The Necessity of Both End Protection and Segregation Functions at the End of Nascent Linear Chromosomes
It has been hypothesized that after the endosymbiosis of an α-proteobacteria into an archaebacterial host, the massive invasion of the symbiont’s mobile group II introns into the circular genome of the host gave rise to spliceosomal introns (Koonin 2006) and that this was the driving force for the origin of the nucleus (fig. 1). The invention of the nuclear membrane was necessary to physically separate slow splicing from fast translation (Martin and Koonin 2006) (fig. 1). It has also been proposed that this invasion eventually lead to the origin of linear eukaryotic chromosomes (Villasante, Abad, et al. 2007; Villasante, Méndez-Lago, et al. 2007). The host’s tolerance to the mobile element invasion and to other eukaryotic innovations could be facilitated by a low effective population size and the consequent weak purifying selection (Lynch and Conery 2003; Lynch 2007; Koonin 2011).

Schematic representation of a possible evolutionary scenario for the origin of eukaryotic chromosomes. The scheme shows the origin of spliceosomal introns and the origin of the nucleus as hypothesized (Koonin 2006; Martin and Koonin 2006) and also the proposed origin of the ancestral “proto-telomere” with capping and segregation properties. The eubacterial genome appears in blue and the archaebacterial genome in orange.
Mobile group II introns are retroelements of eubacterial origin that contain a catalytic RNA and a multifunctional protein with reverse transcriptase (RT) activity (Lambowitz and Zimmerly 2004). These retroelements are thought to be the ancestors of both spliceosomal introns and nonlong terminal repeat (non-LTR) retrotransposons (Sharp 1985). The evolutionary relationship between group II introns and non-LTR-retrotransposons is based on the similarity of their RT sequences (Xiong and Eickbush 1990; Blocker et al. 2005) and retrotransposition mechanisms (Luan et al. 1993; Zimmerly et al. 1995). After the initial proliferation of group II introns within the protoeukaryotic nuclear genome, their RNA domains degenerated and evolved into spliceosomal snRNAs that functioned in trans in a common splicing apparatus (Sharp 1991; Mohr et al. 2010). Although most group II introns evolved as eukaryotic introns, some lost their splicing capability and gave rise to non-LTR-retrotransposons.
It is likely that the continuous breakage of the presumed circular chromosome activated all the mechanisms of DNA repair, including the one mediated by non-LTR retrotransposons (Moore and Haber 1996; Morrish et al. 2002). In this evolutionary scenario, it has been hypothesized that the repetitive capture of non-LTR retrotransposons, with a G/C strand bias, at the ends of DNA double-strand breaks (DSBs) could have eventually resulted in end protection (capping), instead of repair, giving rise to the “proto-telomeres” of the first linear chromosomes (fig. 1) (Villasante, Abad, et al. 2007). The biased distribution of guanine and cytosine between the two strands could have been selected because G-rich sequences have the intrinsic capacity to fold into noncanonical secondary structures that were utilized for capping or sequestering chromosome ends (Villasante, Abad, et al. 2007; Villasante, Méndez-Lago, et al. 2007). In addition, the iterative transposition generated the first terminal repeats and that also allowed the elongation of chromosome ends by the existing mechanisms of homologous recombination (de Lange 2004). As will be described later, a similar situation occurs in Drosophila, where telomeres are maintained by retrotransposition of G/C strand-biased non-LTR elements and by terminal recombination (Mason et al. 2008; Villasante et al. 2008).

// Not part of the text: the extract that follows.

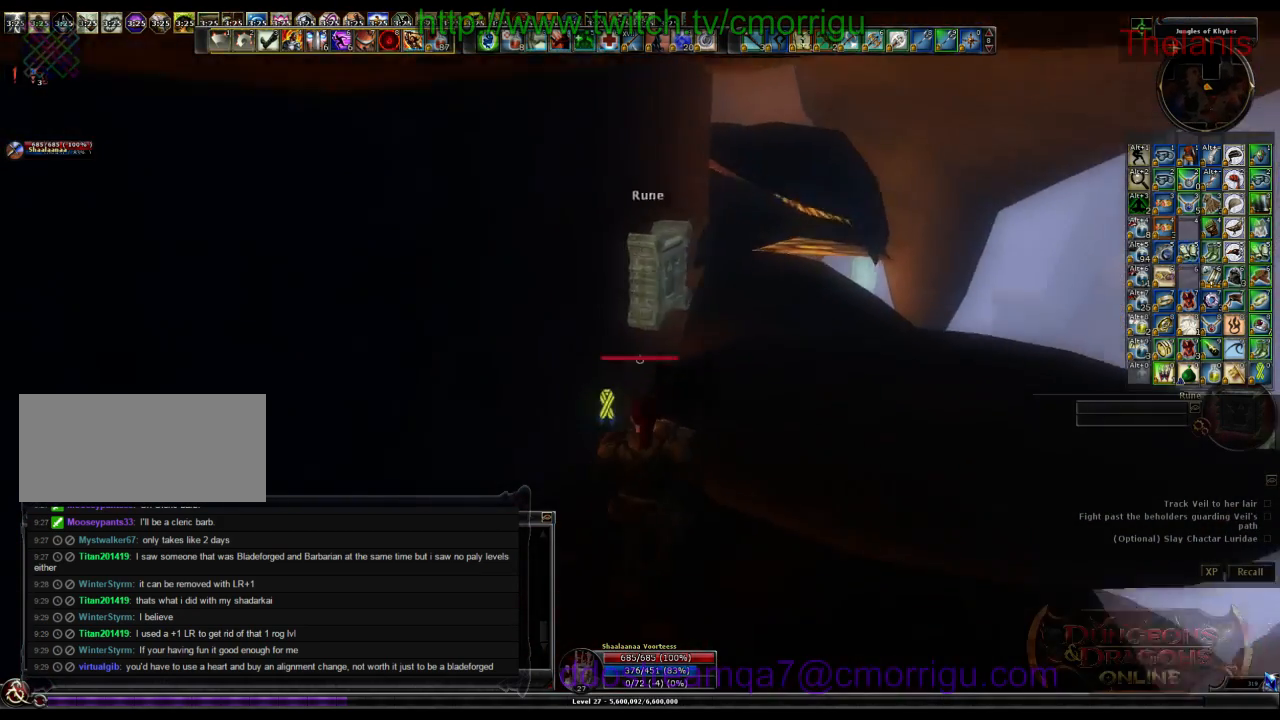
{"keys": [], "events": [[233, "w", "up"]]}
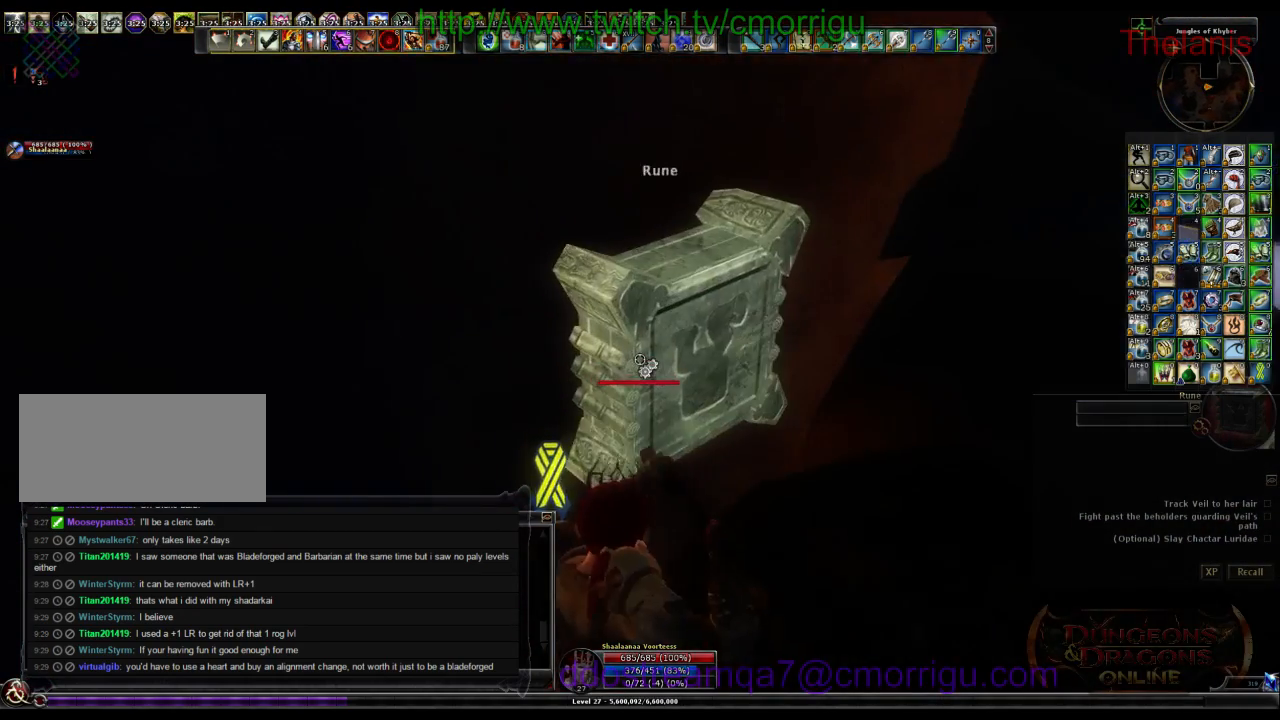
{"keys": [], "events": [[33, "e", "down"], [200, "e", "up"]]}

The universal 5′–3′ nuclease-mediated cleavage of DNA ends created 3′-single-stranded overhangs that were coated by an abundant single-stranded DNA (ssDNA) -binding protein (replication protein A or RPA) via its characteristic oligosaccharide/oligonucleotide-binding fold (OB fold) domains. This nonsequence-specific ssDNA-binding protein is required for multiple processes such DNA replication, DNA repair, and DNA damage signaling. Therefore, to protect the DNA ends and to avoid their repair, a specialized sequence-specific ssDNA-binding protein should evolve to coat the 3′-G-rich overhangs (Gelinas et al. 2009) and to promote their folding into non-B DNA conformations, which could be (but not necessarily) quadruplex-like structures. Recent studies have shown that molecular crowding (Heddi and Phan 2011; Xu et al. 2011) or high viscosity conditions (Lannan et al. 2012) stabilize G-quadruplexes, suggesting that cell environment may facilitate the formation of quadruplex-like structures.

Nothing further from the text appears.